The so-called AI parses your resume looking for keywords that match the job description. They anonymize and provide a summary. I don't think there is much room for bias. Maybe if you use crappie software that doesn't make the summary anonymous.

BTW write your resume for the algorithm not the manager.

[–] JasSmith@kbin.social 0 points 2 years ago

It depends how “bias” has been defined. The Ibram Kendi definition is unequal outcomes. Since no two groups are identical, such definitions require bias to be “unbiased.” Australia tried to employ blind recruitment and hired fewer women and minorities. That’s true unbiased recruitment, but I suspect it wouldn’t be praised today.

[–] stanleytweedle@lemmy.world 0 points 2 years ago (1 children)

They can 'prove' they don't explicitly train the models on race or gender but that doesn't really prove anything.

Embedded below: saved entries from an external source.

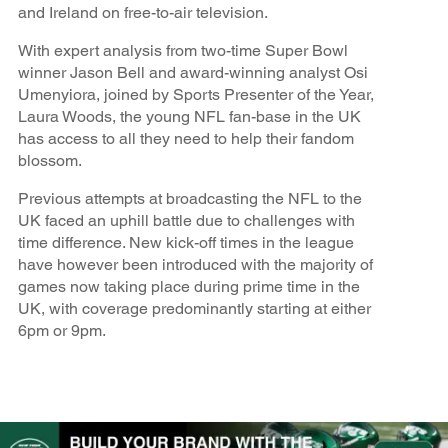
and Ireland on free-to-air television.
With expert analysis from two-time Super Bowl
winner Jason Bell and award-winning analyst Osi
Umenyiora, joined by Sports Presenter of the Year,
Laura Woods, the young NFL fan-base in the UK
has access to all they need to help their fandom
blossom.
Previous attempts at broadcasting the NFL to the
UK faced an uphill battle due to challenges with
time difference. New kick-off times in the league
have however been introduced with the majority of
games now taking place during prime time in the
UK, with coverage predominantly starting at either
6pm or 9pm.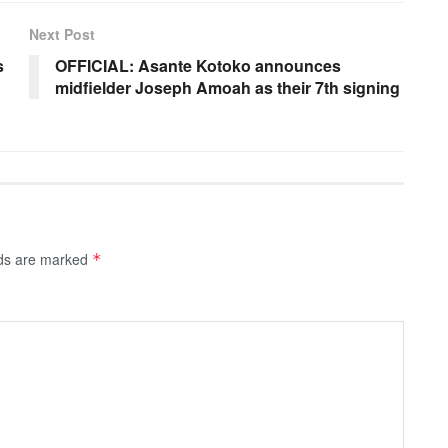
Next Post
s
OFFICIAL: Asante Kotoko announces
midfielder Joseph Amoah as their 7th signing
lds are marked
*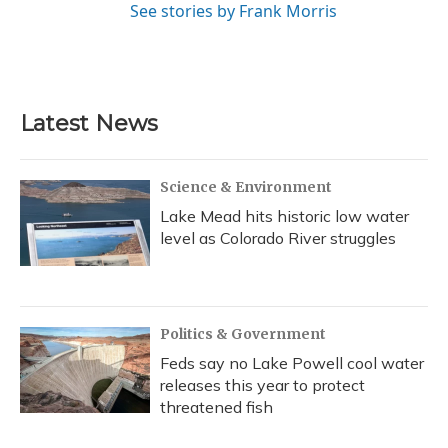
See stories by Frank Morris
Latest News
Science & Environment
Lake Mead hits historic low water
level as Colorado River struggles
Politics & Government
Feds say no Lake Powell cool water
releases this year to protect
threatened fish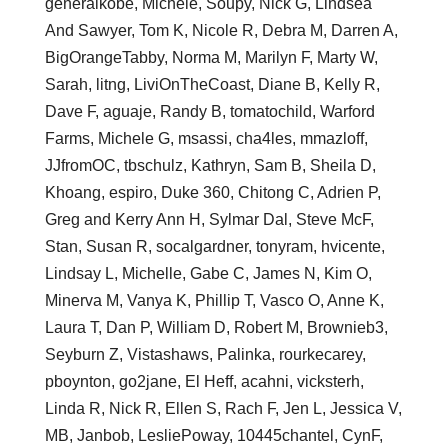
generalkobe, Michele, Soupy, Nick G, Lindsea
And Sawyer, Tom K, Nicole R, Debra M, Darren A,
BigOrangeTabby, Norma M, Marilyn F, Marty W,
Sarah, litng, LiviOnTheCoast, Diane B, Kelly R,
Dave F, aguaje, Randy B, tomatochild, Warford
Farms, Michele G, msassi, cha4les, mmazloff,
JJfromOC, tbschulz, Kathryn, Sam B, Sheila D,
Khoang, espiro, Duke 360, Chitong C, Adrien P,
Greg and Kerry Ann H, Sylmar Dal, Steve McF,
Stan, Susan R, socalgardner, tonyram, hvicente,
Lindsay L, Michelle, Gabe C, James N, Kim O,
Minerva M, Vanya K, Phillip T, Vasco O, Anne K,
Laura T, Dan P, William D, Robert M, Brownieb3,
Seyburn Z, Vistashaws, Palinka, rourkecarey,
pboynton, go2jane, El Heff, acahni, vicksterh,
Linda R, Nick R, Ellen S, Rach F, Jen L, Jessica V,
MB, Janbob, LesliePoway, 10445chantel, CynF,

A model will inevitably take into account data that it will correlate to race or gender- names, zip codes, education and financial history, etc, and those correlations will result in similarly biased decisions that regular human racism and sexism produce. Weeding that out completely may not even be possible.

[–] Odusei@lemmy.world 0 points 2 years ago (1 children)

I figure you’d audit it by examining the results, and if bias isn’t detectable in the results then I’d argue that’s at the very least still better than the human-based systems we’ve been relying on up til now.

[–] JasSmith@kbin.social 0 points 2 years ago (1 children)

Unequal outcomes isn’t evidence of bias.

[–] BraveSirZaphod@kbin.social 0 points 2 years ago (1 children)

Not inherently, but things can be tested.

If you have a bunch of otherwise identical résumés, with the only difference being the racial connotation of the name, and the AI gives significantly different results, there's an identifiable problem.

[–] JasSmith@kbin.social 0 points 2 years ago

That makes sense: empirical tests of the AI as you describe.

[–] dedale@kbin.social 0 points 2 years ago (1 children)

Isn't the whole point of AI decision making to provide plausible deniability for these sort of things?

[–] sadreality@kbin.social 0 points 2 years ago

Depends how the law is applied...

Kinda like if a self driving car kills someone, who is liable, driver, manufacturer, seller?

I guess you pay insurance and they take on liability is another option.